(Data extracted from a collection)
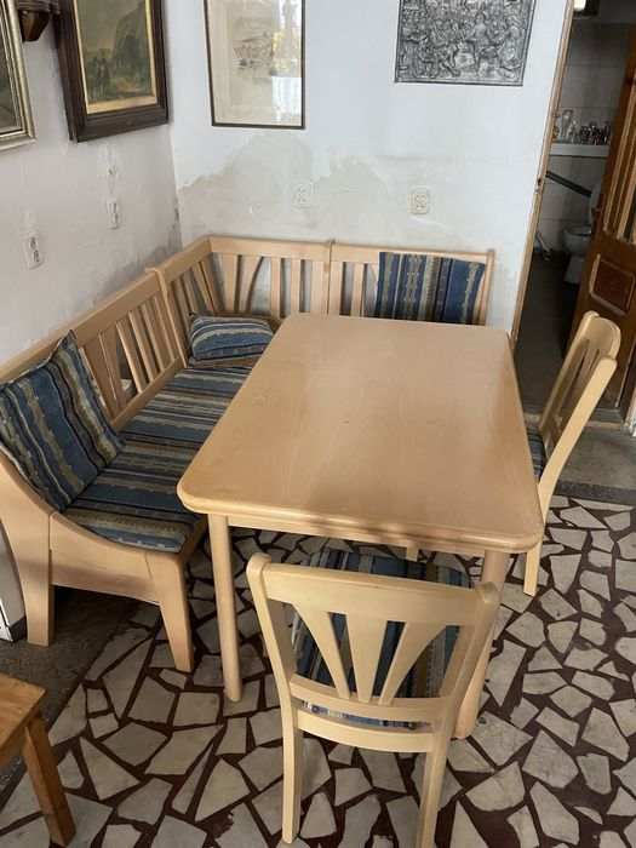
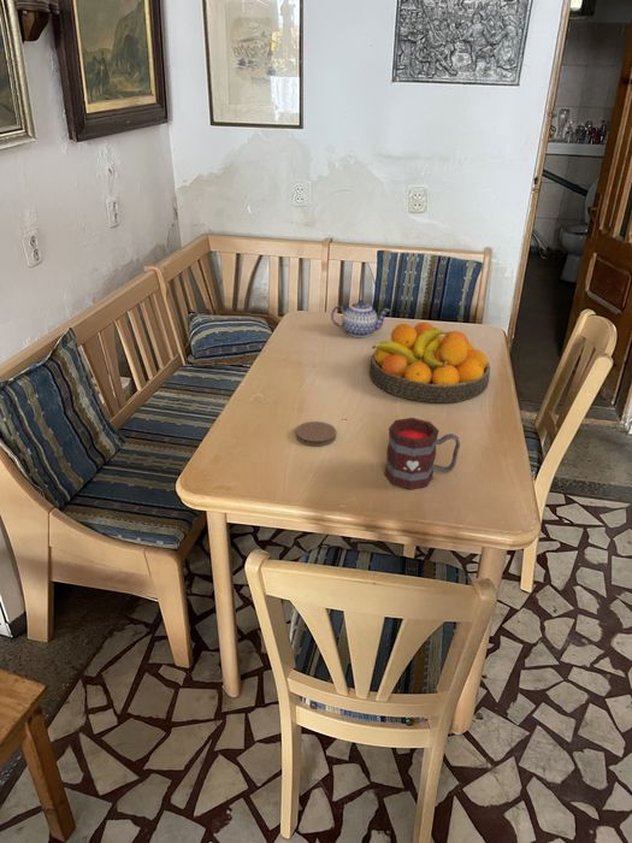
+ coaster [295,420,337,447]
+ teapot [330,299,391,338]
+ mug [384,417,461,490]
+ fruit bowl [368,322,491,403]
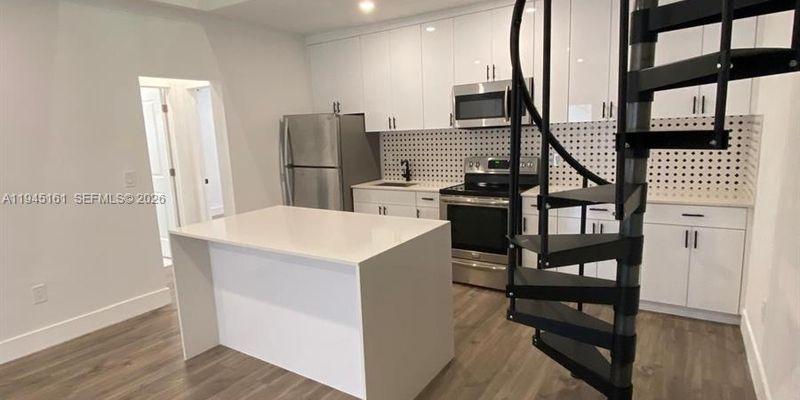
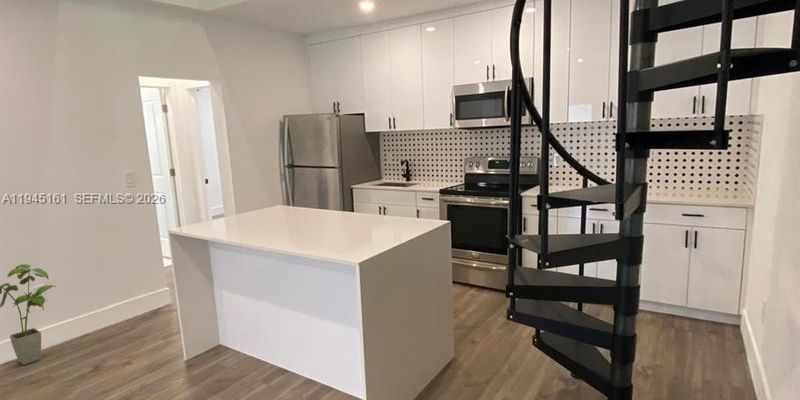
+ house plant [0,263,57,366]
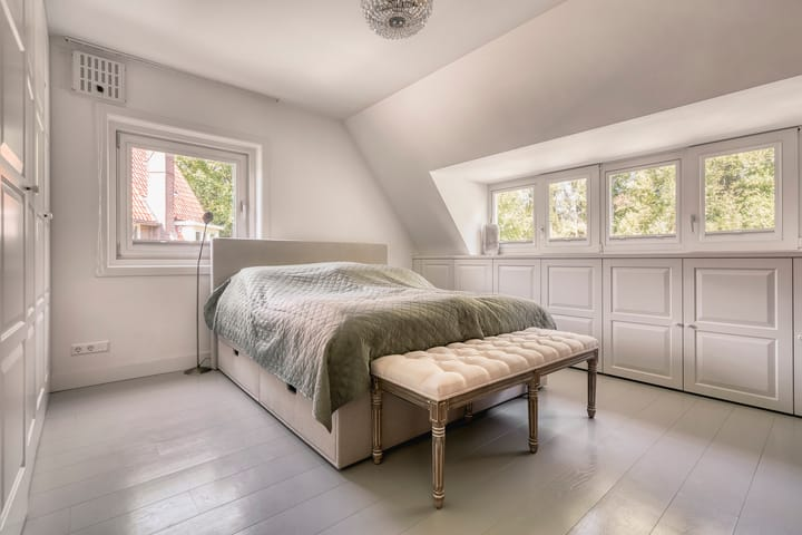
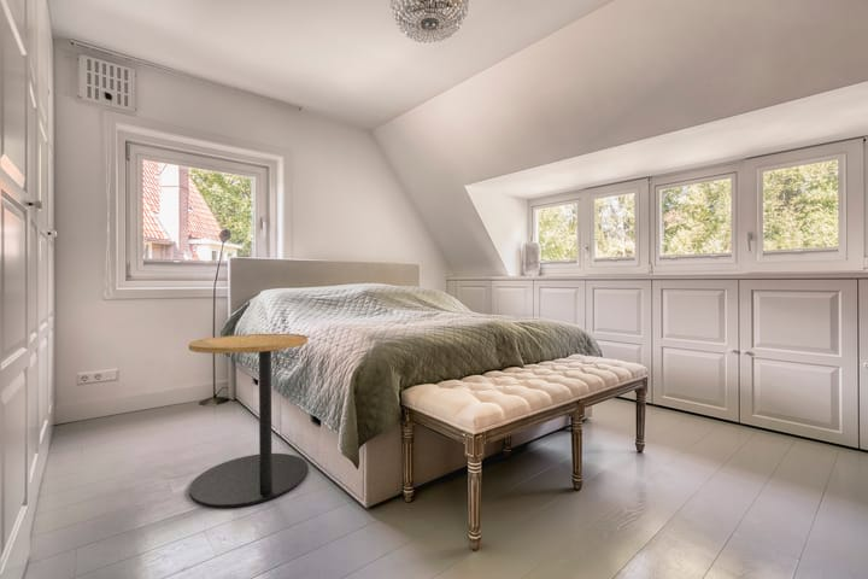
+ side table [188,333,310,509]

● To do:
The entries above need an exact copy without their pictures.

● Output for this exercise:
+ coaster [295,420,337,447]
+ teapot [330,299,391,338]
+ mug [384,417,461,490]
+ fruit bowl [368,322,491,403]
+ house plant [0,263,57,366]
+ side table [188,333,310,509]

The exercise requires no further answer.